En la luz de la lámpara que iluminaba la cocina, M. Jacotin veía en su conjunto a la familia inclinada sobre los platos y testimoniando, con miradas oblicuas, su aprensión ante el humor del amo. La consciencia profunda que él tenía de su propia entrega y de su abnegación, una preocupación minuciosa por la justicia doméstica, lo convertían en injusto y tiránico, y sus explosiones de tipo sanguíneo, siempre imprevisibles, mantenían en su hogar una atmósfera de represión que, por otra parte, no dejaba de irritarle.
Al enterarse aquella tarde de que le habían propuesto para las palmas académicas, pensó decírselo a los suyos al terminar de comer. Tras beberse un vaso de vino y probar el último trocito de queso, se disponía a tomar la palabra, pero le pareció que el ambiente no era el deseable para acoger la feliz noticia. Su mirada dio lentamente una vuelta a la mesa, deteniéndose primero en la esposa, en su aspecto enfermizo, en la cara triste y amedrentada que le hacían tan poco honor ante sus colegas. Pasó luego a la tía Julie, que se había instalado en el hogar haciendo valer su mucha edad y sus diversas enfermedades mortales y que, en siete años, había costado seguramente más dinero del que podía esperarse de su herencia. Miró luego a sus dos hijas, de dieciséis y diecisiete años, dependientas en unos almacenes con un sueldo de quinientos francos al mes y, no obstante, vestidas como princesas, con reloj de pulsera, broches de oro en el escote, un aire por encima de su condición, y uno se preguntaba de dónde procedía el dinero, y no podía por menos de asombrarse. M, Jacotin tuvo de súbito la sensación atroz de que estaban saqueando sus bienes, que bebían el sudor de sus esfuerzos y que era un hombre ridículamente bueno. El vino se le subió de pronto a la cabeza e incendió su rostro, ya notable en reposo por su color encendido.

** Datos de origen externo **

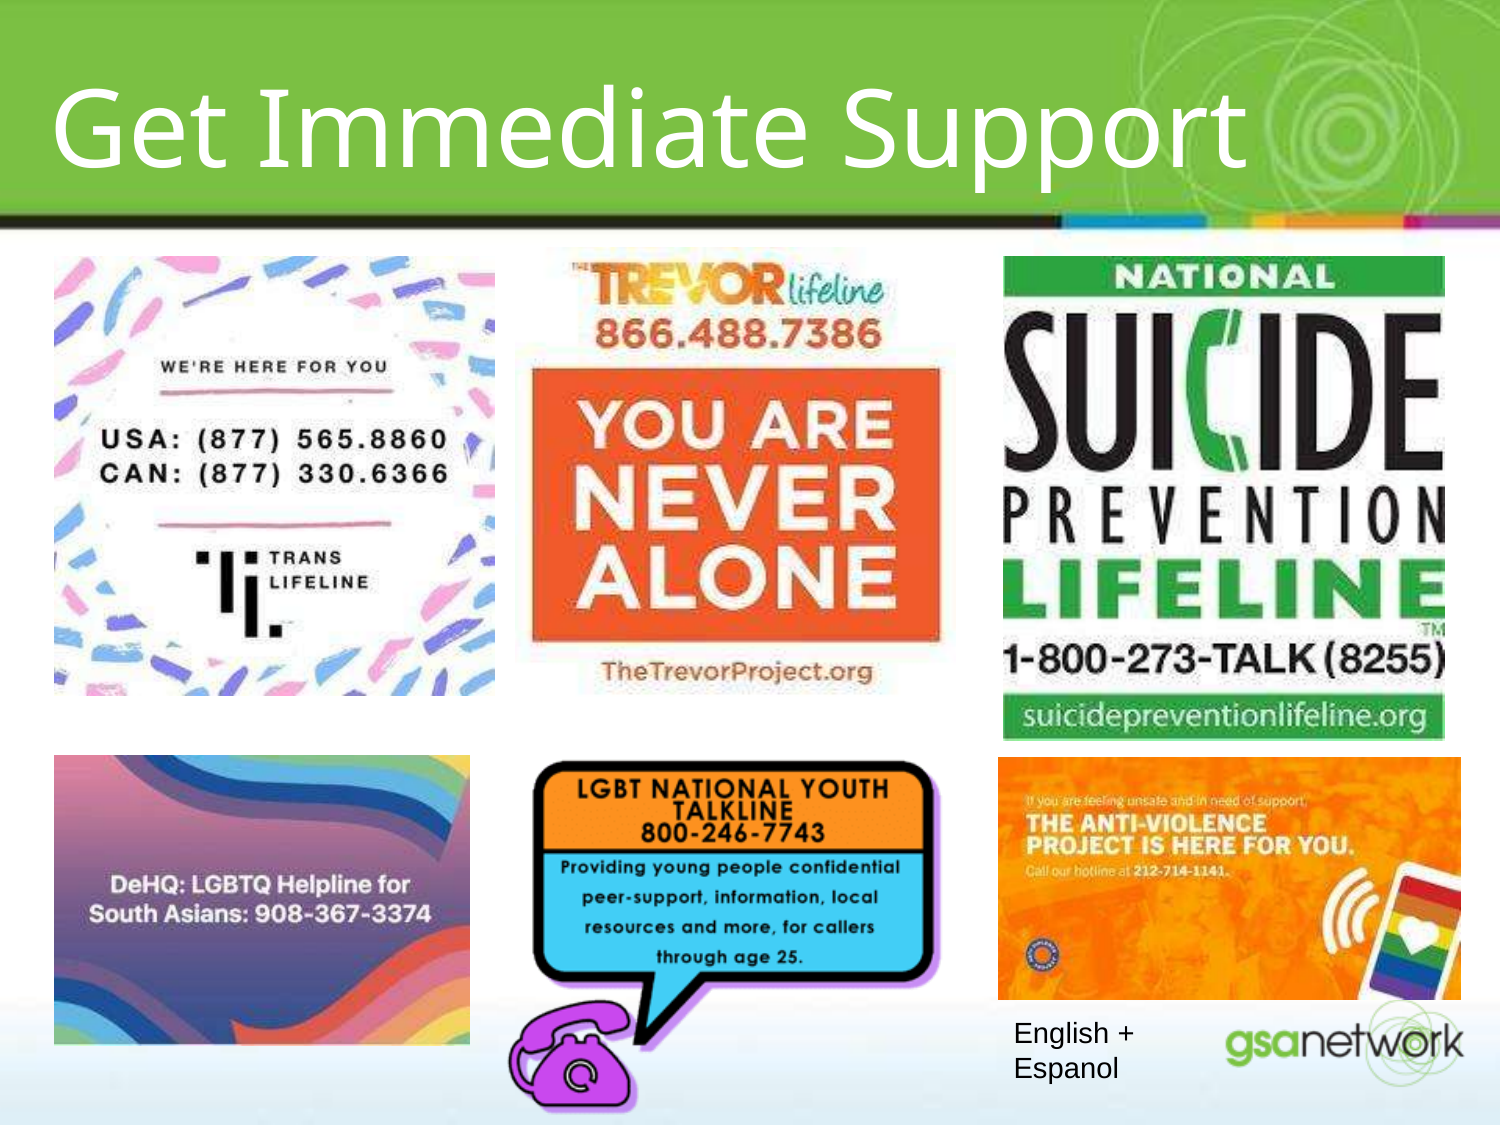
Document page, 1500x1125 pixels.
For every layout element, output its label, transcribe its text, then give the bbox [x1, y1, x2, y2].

picture [0, 0, 1500, 1125]
text_box English + Espanol [998, 1006, 1163, 1125]
title Get Immediate Support [34, 24, 1466, 248]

Estaba en esta disposición de espíritu cuando su mirada se clavó en su hijo Lucien, un chico de trece años que, desde que se inició la comida, se esforzaba en pasar inadvertido. El padre entrevió algo turbio en la palidez de aquel pequeño rostro. El chiquillo no había levantado los ojos, pero, sintiéndose observado, retorcía con las dos manos un pliegue de su delantal negro de escolar.
—¿Es que quieres romperlo? —soltó el padre con una voz que se paseó por la sala entera—. Estás haciendo todo lo posible para romperlo ¿no?

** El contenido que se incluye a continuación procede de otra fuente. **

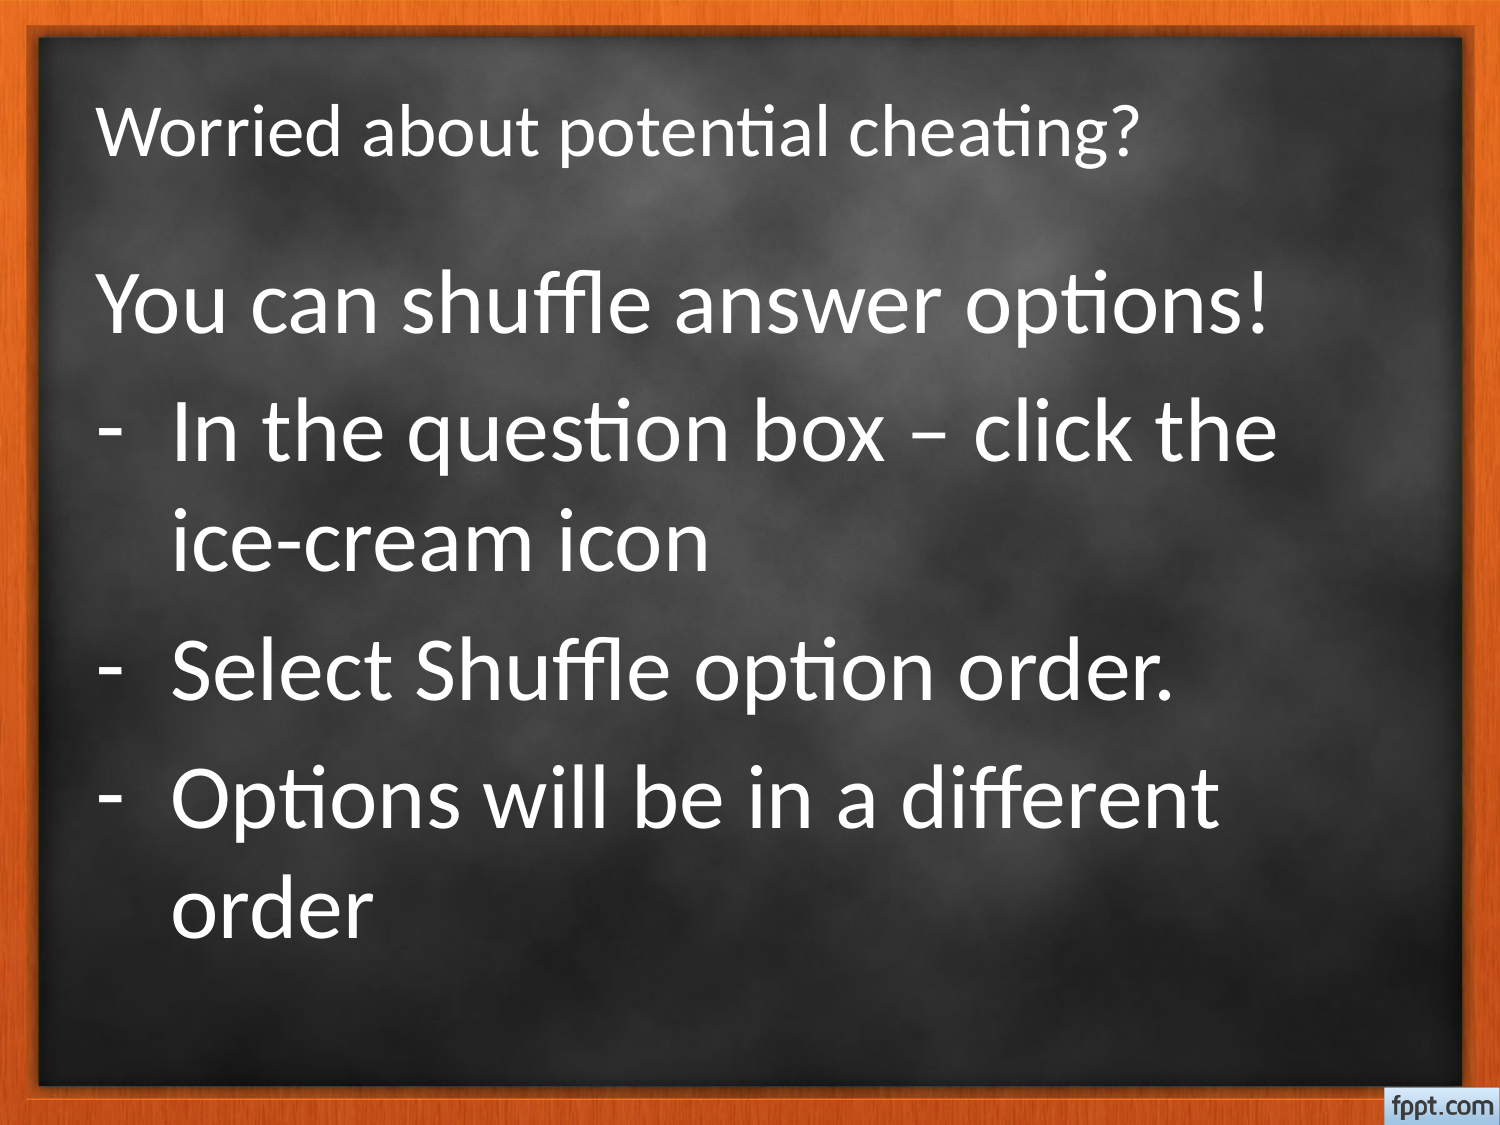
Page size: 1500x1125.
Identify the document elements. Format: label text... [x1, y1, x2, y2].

title Worried about potential cheating? [75, 67, 1425, 185]
picture [0, 0, 1500, 1125]
list You can shuffle answer options! In the question box – click the ice-cream icon Select Shuffle option order. Options will be in a different order [75, 231, 1425, 1005]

Dejando su delantal, Lucien puso las manos sobre la mesa. Inclinó la cabeza sobre el plato sin atreverse a buscar en sus hermanas el consuelo de una mirada, y abandonado a la desgracia amenazadora.
—Te estoy hablando. Contesta. Creo que podrías responder ¿no? Pero me huele que no tienes la conciencia muy tranquila. ¡A que sí!
Lucien protestó con una mirada temerosa. No esperaba evitar las sospechas, pero sabía que su padre se habría sentido decepcionado de no encontrar el miedo en los ojos de su hijo.
—No. Seguro que no tienes la conciencia tranquila. ¿Quieres decirme qué es lo que has hecho esta tarde?
—Esta tarde estuve con Pichón. Me dijo que pasaría a buscarme a las dos. Al salir me encontré con Chapusot que iba a hacer un recado. Primero fuimos al médico, con su primo, que está enfermo. Desde anteayer tiene dolores aquí, en el hígado...
Pero el padre comprendió que estaba cambiando de tema y cortó rápido:
—Deja en paz el hígado. No te metas con el hígado de los demás. ¿Es que alguien se preocupa del tuyo cuando te duele? Dime dónde has estado esta mañana.
—Fui con Fourment a ver la casa que se incendió el otro día en la calle Poincaré.
—¡Cómo! ¿Has estado por ahí fuera todo el día? ¿Desde la mañana a la noche? Si te has pasado el jueves de diversión y callejeando, supongo que será porque ya tienes hechos los deberes ¿no?